Abimelech and Abraham make a covenant and settle a dispute over a well at Beersheba, just east of Gerar.

Epistle of Mathetes [Disciple] to Diognetus
From Christian Classics Ethereal Library - http://www.ccel.org/ccel/schaff/anf01.html

Chapter 7 – “[T]his was no mere earthly invention which was delivered to them, nor is it a mere human system of opinion, which they judge it right to preserve so carefully, nor has a dispensation of mere human mysteries been committed to them, but truly God Himself, who is almighty, the Creator of all things, and invisible, has sent from heaven and placed among men, [Him who is] the truth, and the holy and incomprehensible Word, and has firmly established Him in their hearts.”

“As a king sends his son, who is also a king, so sent He Him; as God He sent Him; as to men He sent Him; as a Savior He sent Him, and as seeking to persuade, not to compel us; for violence has no place in the character of God. As calling us He sent Him, not as vengefully pursuing us; as loving us He sent Him, not as judging us. For He will yet send Him to judge us, and who shall endure His appearing?”

They are exposed to wild beast yet they are not overcome. They are punished but their punishment leads them only to have greater numbers. “This does not seem to be the work of man; this is the power of God.”

Chapter 8 – Who of us “understood before His coming what God is?” Some said God was fire and others said water. No man has ever “seen Him or made Him known”; he has revealed himself “through faith.”

“But after He revealed and laid open, through His beloved Son, the things which had been prepared from the beginning, He conferred every blessing all at once upon us, so that we should both share in His benefits, and see and be active [in His service].”

Chapter 9 – “As long then as the former tie endured, He permitted us to be borne along by unruly impulses, being drawn away by the desire of pleasure and various lusts . . so that being convinced in that time of our unworthiness of attaining life through our own works, it should now, through the kindness of God, be vouchsafed to us; and having made it manifest that in ourselves we were unable to enter into the kingdom of God, we might through the power of God be made able.”

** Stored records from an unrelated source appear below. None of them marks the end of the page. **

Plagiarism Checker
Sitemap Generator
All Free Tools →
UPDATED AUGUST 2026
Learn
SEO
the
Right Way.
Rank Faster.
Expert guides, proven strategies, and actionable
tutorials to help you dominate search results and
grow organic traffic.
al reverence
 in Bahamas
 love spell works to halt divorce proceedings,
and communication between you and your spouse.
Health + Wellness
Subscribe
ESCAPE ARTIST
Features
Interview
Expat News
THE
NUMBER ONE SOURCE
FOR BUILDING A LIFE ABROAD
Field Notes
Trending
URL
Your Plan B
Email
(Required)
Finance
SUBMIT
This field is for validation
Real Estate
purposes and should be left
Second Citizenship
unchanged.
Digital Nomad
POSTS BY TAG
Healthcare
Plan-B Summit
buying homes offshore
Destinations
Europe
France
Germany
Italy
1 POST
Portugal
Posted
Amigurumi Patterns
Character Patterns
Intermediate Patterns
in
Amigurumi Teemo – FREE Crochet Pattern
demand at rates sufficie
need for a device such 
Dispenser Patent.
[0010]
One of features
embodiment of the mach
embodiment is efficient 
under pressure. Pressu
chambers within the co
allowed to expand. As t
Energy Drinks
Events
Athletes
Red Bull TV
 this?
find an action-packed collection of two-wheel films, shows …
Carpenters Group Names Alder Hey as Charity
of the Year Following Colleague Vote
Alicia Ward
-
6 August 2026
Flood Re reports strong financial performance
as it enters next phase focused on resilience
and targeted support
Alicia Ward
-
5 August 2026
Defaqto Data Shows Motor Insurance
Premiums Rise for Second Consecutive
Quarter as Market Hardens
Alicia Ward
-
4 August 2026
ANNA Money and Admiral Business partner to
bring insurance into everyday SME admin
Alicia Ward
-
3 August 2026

“He Himself took on Him the burden of our iniquities, He gave His own Son as a ransom for us, the holy One for transgressors, the blameless One for the wicked, the righteous One for the unrighteous. . . . O sweet exchange! O unsearchable operation! O benefits surpassing all expectation! That the wickedness of many should be hid in a single righteous One, and that the righteousness of One should justify many transgressors!”

Having shown us in earlier times that we were not capable on our own of attaining that “life” he intended for us, he revealed to us our Savior so as to “lead us to trust in His kindness, to esteem Him our Nourisher, Father, Teacher, Counsellor, Healer, our Wisdom, Light, Honor, Glory, Power, and Life, so that we should not be anxious concerning clothing and food.”